Twan van der Beek over werfkelders

Monument in ’t licht; de werfkelder

Door Twan van der Beek/bouwkundig projectleider onderhoud UMF – Medio 2018 liep ik in Utrecht vanwege mijn nieuwe baan in een nieuwe stad. Utrecht bestond voor mij tot dat moment uit Hoog Catherijne en de Dom. De Dom had ik zelfs nog nooit van dichtbij gezien. Compleet ‘groen’ liep ik dus het centrum van Utrecht in. Mijn eerste indruk was dat het eigenlijk heel veel weg had van mijn eigen stadje, Delft. Statige oude panden aan brede grachten en een overal aanwezige historie. Het tweede dat mij opviel, was de aanwezigheid van de werfkelders naast de Oudegracht. Hier kon ik niet omheen tijdens mijn wandeling van Station Utrecht Centraal naar de Lange Nieuwstraat. Ik ben tijdens mijn werk wel vaker in aanraking gekomen met ondergrondse bouwwerken en met gemetselde togen en gewelven, maar nog nooit in een dergelijk toepassing.
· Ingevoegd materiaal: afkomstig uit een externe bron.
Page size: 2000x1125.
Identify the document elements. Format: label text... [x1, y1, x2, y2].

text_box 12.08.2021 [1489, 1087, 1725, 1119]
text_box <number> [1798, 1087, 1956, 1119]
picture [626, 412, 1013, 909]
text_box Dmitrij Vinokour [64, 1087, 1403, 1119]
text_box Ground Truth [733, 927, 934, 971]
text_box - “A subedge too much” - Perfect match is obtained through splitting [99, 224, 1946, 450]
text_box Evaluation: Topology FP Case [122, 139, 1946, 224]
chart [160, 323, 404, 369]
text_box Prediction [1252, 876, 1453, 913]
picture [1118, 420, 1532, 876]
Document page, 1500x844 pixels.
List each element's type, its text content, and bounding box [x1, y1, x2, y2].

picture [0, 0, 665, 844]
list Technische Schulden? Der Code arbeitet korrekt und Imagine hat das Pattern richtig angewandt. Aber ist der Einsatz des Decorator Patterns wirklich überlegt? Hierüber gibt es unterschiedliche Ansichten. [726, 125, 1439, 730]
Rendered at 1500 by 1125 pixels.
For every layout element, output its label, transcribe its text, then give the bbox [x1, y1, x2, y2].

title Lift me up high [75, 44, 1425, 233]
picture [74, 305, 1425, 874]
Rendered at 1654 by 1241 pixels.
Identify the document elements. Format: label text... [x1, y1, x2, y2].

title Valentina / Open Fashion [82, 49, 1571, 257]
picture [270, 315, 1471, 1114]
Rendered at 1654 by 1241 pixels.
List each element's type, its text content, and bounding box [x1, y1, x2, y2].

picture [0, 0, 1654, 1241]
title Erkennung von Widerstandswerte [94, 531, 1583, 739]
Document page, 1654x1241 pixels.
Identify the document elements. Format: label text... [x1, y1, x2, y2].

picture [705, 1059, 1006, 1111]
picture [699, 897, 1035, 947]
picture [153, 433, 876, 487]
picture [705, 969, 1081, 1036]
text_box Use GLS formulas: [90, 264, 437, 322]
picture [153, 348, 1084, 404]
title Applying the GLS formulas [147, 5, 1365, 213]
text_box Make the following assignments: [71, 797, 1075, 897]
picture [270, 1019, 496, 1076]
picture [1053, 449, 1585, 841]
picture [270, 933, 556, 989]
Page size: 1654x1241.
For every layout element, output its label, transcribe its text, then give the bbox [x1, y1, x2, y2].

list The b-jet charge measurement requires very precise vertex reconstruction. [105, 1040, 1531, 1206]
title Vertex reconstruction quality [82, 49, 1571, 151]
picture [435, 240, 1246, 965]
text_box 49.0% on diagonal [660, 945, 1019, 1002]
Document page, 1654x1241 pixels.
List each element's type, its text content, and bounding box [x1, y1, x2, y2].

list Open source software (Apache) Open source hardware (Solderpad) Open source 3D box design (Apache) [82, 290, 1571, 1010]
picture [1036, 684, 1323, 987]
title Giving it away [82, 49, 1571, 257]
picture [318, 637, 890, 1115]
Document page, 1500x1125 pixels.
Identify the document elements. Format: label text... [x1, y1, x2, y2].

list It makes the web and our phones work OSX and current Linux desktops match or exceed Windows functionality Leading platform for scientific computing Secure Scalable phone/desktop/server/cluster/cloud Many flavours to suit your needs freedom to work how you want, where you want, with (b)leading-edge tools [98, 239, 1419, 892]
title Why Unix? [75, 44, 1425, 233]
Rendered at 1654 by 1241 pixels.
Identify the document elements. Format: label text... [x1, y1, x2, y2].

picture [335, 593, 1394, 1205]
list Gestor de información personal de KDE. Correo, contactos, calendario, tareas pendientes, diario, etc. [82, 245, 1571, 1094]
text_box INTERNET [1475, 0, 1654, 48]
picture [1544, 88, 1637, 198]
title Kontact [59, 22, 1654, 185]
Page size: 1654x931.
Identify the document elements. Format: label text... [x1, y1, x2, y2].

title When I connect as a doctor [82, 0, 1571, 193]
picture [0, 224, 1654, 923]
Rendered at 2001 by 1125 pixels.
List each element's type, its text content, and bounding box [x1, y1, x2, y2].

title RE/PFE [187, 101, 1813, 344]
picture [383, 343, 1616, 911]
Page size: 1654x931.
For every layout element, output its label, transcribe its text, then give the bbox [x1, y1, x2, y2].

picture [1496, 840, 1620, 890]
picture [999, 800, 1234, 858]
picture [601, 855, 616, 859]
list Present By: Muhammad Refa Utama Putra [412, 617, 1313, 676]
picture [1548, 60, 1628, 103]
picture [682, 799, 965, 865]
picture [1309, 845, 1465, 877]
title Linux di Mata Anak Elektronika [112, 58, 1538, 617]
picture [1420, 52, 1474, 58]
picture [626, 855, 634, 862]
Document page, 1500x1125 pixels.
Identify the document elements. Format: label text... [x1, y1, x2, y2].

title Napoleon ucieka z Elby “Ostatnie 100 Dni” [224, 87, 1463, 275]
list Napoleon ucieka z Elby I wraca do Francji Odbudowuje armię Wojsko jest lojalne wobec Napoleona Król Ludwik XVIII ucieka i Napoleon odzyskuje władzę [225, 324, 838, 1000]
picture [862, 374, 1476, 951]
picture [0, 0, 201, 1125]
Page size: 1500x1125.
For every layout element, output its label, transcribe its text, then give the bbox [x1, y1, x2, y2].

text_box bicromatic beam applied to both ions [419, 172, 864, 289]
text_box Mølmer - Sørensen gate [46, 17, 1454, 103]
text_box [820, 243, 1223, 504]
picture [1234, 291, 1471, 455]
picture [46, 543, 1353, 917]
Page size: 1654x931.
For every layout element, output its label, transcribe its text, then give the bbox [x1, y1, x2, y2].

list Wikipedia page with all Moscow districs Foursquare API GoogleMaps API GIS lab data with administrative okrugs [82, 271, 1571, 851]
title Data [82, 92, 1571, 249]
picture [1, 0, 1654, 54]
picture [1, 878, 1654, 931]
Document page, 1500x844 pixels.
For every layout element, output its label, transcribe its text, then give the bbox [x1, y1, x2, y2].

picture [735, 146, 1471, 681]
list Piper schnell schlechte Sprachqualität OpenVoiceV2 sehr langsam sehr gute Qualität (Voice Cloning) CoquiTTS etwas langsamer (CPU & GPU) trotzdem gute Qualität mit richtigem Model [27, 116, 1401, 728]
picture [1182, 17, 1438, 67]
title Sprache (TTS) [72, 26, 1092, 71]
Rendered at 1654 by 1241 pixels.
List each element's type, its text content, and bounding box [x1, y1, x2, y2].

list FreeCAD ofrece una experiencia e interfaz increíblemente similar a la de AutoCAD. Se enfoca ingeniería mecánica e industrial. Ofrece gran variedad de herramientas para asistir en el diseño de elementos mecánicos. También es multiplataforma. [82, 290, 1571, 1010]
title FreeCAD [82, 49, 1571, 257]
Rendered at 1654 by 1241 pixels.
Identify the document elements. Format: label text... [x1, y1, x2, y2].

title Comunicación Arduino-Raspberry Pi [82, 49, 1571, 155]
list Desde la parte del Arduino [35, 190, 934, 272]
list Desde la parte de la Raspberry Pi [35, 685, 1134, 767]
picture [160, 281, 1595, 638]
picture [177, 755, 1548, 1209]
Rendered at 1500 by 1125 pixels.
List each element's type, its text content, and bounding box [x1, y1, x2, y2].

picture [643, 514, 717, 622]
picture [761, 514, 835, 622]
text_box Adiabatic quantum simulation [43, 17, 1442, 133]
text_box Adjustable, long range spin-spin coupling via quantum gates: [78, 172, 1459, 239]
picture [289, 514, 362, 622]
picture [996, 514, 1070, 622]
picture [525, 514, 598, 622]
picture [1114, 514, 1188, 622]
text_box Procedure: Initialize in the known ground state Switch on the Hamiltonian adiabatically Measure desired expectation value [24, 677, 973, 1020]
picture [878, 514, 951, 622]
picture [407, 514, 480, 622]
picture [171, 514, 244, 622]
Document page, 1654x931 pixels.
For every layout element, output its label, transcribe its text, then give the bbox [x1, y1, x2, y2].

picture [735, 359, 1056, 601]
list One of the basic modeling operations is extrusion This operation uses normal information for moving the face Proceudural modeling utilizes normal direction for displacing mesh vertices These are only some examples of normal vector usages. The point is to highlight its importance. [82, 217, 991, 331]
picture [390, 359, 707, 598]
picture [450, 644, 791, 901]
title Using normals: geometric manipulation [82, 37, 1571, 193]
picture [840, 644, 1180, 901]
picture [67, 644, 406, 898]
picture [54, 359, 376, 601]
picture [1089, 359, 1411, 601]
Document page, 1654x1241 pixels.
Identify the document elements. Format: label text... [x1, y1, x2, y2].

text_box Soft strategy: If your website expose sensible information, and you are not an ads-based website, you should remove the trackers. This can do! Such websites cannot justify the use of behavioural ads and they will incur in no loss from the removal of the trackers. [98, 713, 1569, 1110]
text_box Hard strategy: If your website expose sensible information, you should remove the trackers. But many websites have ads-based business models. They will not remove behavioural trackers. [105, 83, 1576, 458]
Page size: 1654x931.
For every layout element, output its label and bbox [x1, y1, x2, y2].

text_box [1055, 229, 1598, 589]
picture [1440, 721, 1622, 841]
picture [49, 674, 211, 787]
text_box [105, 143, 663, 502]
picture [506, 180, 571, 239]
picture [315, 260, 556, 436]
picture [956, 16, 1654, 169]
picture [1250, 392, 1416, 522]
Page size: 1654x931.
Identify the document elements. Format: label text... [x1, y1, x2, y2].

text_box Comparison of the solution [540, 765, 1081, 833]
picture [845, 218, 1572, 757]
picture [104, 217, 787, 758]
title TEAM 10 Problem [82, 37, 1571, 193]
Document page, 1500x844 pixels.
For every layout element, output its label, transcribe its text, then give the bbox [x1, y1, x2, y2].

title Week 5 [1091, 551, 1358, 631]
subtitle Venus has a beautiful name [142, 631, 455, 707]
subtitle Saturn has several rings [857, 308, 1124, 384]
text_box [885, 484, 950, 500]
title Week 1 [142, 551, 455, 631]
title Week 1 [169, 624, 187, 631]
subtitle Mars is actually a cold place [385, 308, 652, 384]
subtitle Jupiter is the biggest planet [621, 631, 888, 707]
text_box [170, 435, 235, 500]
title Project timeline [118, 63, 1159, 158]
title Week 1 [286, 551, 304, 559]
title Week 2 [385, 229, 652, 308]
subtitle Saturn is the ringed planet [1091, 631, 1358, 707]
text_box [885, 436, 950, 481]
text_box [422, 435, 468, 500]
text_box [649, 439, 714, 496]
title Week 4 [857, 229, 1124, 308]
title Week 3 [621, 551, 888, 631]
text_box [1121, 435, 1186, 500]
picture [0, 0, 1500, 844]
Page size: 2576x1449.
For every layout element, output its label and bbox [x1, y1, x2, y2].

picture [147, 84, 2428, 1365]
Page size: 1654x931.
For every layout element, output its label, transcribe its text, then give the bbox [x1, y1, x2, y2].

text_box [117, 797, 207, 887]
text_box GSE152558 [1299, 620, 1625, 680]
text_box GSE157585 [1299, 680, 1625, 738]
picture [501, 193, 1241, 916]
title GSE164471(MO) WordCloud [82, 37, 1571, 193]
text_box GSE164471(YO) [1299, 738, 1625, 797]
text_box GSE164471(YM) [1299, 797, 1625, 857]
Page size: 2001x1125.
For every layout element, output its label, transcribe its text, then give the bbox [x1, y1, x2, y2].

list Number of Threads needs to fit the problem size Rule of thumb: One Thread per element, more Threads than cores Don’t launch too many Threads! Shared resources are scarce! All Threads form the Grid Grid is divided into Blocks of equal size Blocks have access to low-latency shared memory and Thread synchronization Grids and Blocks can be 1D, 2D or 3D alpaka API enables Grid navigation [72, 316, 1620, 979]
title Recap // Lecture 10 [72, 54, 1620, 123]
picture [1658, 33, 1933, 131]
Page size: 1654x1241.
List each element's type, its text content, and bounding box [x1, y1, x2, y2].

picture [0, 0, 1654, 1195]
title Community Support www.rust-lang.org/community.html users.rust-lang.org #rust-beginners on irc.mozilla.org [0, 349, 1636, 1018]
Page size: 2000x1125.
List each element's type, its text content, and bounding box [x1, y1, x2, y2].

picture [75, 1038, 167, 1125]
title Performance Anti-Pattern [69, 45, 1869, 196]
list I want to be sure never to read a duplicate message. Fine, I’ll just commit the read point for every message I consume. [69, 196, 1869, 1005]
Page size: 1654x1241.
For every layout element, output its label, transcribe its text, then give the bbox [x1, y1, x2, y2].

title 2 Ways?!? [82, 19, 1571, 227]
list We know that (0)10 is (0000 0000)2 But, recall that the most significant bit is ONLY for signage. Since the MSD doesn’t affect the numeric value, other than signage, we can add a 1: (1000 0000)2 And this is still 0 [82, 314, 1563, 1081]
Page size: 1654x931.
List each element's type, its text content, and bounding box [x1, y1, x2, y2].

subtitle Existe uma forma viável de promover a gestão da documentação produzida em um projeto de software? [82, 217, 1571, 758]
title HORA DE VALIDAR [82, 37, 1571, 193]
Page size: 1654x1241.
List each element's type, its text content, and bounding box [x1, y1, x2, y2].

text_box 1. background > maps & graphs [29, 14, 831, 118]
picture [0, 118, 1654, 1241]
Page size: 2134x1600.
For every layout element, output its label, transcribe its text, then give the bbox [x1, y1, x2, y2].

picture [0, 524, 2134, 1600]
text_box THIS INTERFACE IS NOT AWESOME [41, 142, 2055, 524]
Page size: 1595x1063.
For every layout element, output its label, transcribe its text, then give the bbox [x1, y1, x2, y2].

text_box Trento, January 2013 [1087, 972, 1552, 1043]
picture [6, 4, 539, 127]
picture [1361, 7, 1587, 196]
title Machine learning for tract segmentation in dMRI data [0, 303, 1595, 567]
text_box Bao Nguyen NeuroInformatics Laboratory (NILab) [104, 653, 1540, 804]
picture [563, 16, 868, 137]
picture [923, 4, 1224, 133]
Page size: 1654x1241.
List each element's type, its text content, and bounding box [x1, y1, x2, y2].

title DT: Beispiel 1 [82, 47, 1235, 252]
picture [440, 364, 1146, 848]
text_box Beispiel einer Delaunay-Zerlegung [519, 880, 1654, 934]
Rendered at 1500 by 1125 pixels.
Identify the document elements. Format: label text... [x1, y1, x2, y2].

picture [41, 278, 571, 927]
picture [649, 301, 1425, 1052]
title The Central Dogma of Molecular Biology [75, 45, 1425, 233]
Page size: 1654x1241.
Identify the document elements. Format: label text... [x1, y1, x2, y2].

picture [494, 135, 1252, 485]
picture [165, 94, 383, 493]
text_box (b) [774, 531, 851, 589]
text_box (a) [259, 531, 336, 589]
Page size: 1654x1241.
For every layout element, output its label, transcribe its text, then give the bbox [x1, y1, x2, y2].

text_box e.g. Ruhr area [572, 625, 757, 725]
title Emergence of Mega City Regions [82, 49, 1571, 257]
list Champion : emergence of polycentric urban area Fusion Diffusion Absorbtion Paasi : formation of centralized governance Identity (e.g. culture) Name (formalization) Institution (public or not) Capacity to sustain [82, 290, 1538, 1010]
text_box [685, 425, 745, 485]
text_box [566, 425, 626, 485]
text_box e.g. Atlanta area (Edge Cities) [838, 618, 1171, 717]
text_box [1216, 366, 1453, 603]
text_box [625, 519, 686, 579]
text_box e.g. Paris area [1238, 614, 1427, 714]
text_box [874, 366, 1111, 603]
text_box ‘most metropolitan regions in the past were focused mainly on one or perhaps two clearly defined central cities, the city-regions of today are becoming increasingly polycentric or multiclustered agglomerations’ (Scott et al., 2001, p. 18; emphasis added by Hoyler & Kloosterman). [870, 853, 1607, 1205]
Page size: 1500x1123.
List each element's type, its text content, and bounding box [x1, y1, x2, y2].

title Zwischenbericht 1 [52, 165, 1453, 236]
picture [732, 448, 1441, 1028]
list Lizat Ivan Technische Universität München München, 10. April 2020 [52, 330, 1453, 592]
Van zakkendrager naar werfkelder

Het idee alleen al, dat je als zakkendrager, met je last, dag-in-dag-uit, een aarden wal op moest klimmen om vervolgens inpandig een kelder in te kunnen. Dit moest toch makkelijker kunnen! Na wat tussenfasen zijn uiteindelijk de werfkelders ontstaan.

Togen en gewelven bouwen

Tussen 1300 en 1500 was men zeker bekend met het maken van togen en gewelven, maar deze werden dan vaak al vanaf de nieuwbouw van een gebouw meegenomen. Het voordeel hiervan was dat er, behalve de krachten die door het gewelf zelf werden gevormd, dan geen drukkrachten van buitenaf aanwezig zijn.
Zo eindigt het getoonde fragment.